(Data section)
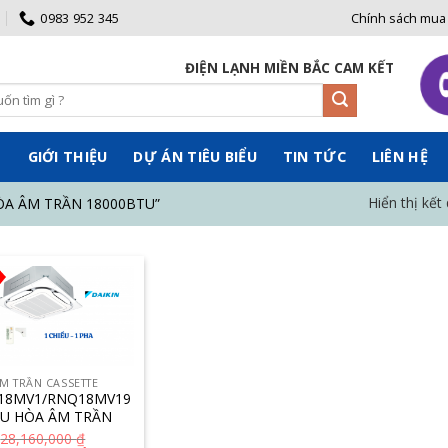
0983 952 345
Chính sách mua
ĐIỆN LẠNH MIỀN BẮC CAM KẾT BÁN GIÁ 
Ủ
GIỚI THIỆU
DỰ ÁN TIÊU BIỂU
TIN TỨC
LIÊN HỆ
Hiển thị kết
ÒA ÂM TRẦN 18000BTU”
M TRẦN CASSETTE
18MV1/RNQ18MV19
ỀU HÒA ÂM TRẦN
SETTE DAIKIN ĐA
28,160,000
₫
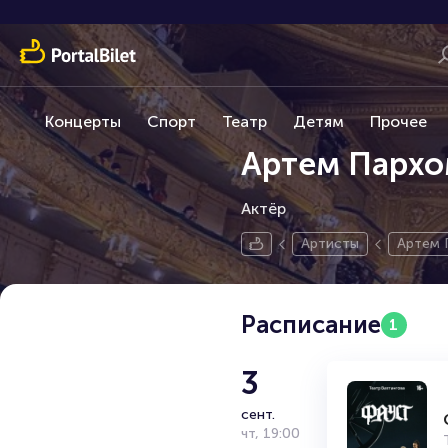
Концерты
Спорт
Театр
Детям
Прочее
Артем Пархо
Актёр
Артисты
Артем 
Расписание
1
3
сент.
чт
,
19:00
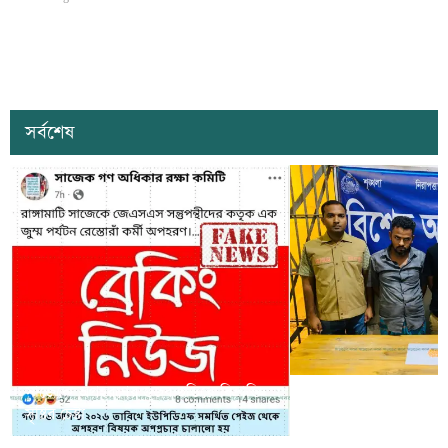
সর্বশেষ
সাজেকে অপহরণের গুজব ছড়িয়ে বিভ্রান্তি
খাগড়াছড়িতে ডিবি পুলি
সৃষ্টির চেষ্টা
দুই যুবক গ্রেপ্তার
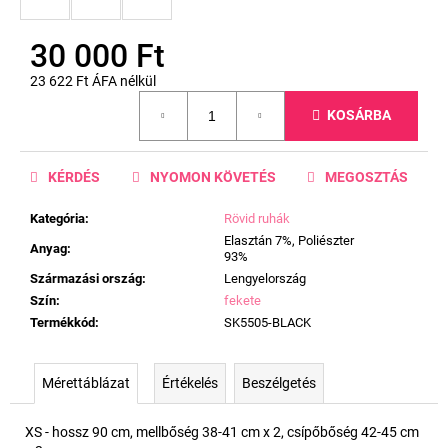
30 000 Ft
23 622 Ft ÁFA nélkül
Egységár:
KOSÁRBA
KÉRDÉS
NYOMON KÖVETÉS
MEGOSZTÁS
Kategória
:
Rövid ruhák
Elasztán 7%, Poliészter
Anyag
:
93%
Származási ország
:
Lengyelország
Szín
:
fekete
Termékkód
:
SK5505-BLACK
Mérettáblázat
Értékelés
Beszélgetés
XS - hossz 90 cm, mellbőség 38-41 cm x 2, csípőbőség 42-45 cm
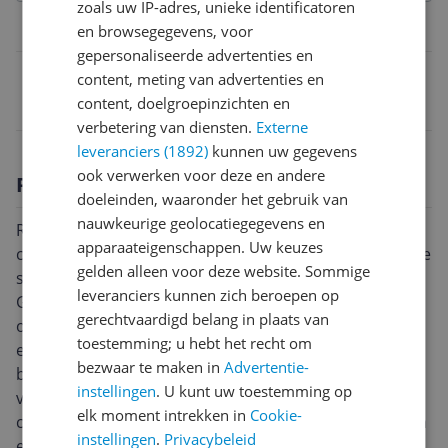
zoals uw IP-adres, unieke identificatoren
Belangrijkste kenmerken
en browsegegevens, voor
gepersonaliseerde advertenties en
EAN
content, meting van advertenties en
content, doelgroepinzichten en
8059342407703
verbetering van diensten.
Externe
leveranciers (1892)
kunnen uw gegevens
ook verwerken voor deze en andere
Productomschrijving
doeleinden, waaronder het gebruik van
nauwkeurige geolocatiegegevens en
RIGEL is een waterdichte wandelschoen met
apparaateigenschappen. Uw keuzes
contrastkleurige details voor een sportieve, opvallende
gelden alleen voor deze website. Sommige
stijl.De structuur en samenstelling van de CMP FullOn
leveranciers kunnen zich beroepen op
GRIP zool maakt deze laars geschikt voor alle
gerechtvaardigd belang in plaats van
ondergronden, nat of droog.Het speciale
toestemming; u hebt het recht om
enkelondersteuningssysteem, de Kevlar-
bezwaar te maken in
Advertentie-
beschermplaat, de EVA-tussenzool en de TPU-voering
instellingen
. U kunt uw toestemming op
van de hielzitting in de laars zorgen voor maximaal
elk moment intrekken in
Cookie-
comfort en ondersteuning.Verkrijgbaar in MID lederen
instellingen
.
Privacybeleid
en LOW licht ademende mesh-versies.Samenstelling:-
(End Data section)
(Data section)
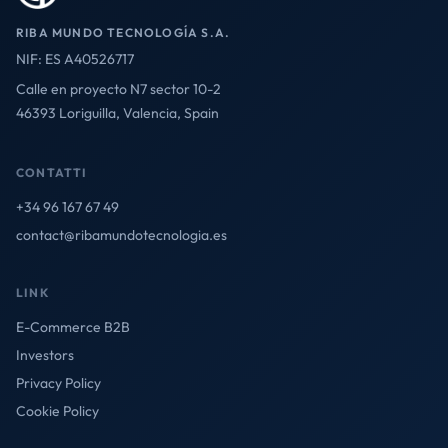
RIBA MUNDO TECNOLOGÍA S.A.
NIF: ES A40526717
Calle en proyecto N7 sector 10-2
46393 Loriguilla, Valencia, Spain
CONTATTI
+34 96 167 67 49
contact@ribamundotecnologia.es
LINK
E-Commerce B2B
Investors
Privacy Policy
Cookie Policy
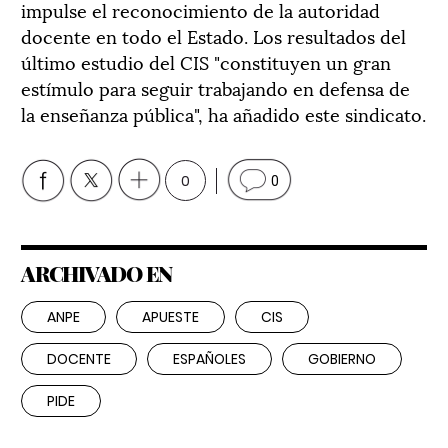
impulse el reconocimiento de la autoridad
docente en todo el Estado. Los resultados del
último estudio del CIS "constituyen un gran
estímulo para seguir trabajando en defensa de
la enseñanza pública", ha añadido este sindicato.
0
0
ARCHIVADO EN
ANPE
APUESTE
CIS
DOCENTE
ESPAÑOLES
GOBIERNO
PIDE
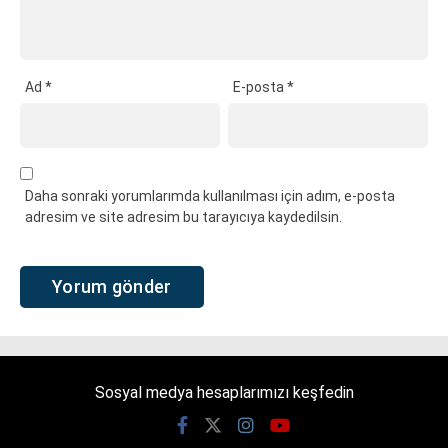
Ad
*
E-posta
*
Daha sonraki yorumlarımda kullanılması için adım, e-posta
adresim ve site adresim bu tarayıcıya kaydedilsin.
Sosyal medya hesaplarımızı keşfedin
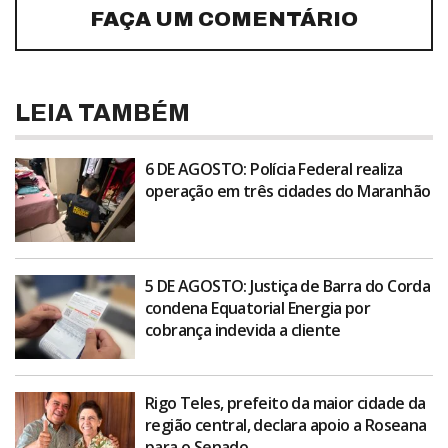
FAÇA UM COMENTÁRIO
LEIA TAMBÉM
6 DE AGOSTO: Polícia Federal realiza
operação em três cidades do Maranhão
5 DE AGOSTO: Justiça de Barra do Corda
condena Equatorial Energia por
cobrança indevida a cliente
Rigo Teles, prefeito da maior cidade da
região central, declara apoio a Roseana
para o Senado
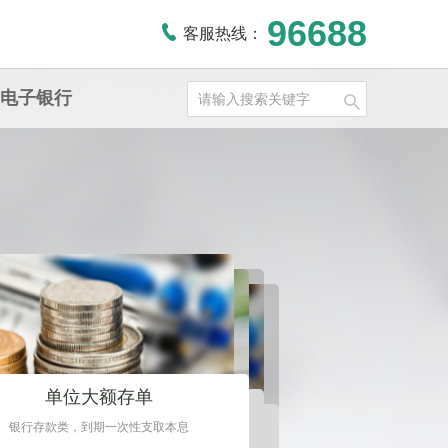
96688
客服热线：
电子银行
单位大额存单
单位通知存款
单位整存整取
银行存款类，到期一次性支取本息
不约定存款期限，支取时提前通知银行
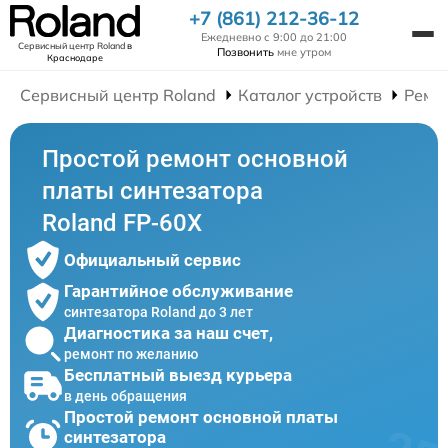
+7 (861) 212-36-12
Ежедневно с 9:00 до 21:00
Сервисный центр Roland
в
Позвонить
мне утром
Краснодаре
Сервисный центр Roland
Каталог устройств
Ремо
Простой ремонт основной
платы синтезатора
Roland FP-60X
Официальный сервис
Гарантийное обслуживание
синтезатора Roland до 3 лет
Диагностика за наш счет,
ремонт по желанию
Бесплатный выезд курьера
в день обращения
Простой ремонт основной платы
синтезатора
(End Data section)
[What the task requires] Pick out every line above that contains the string "ремонт", treating uppercase and lowercase letters as different.

[Result of the task]
Простой ремонт основной
ремонт по желанию
Простой ремонт основной платы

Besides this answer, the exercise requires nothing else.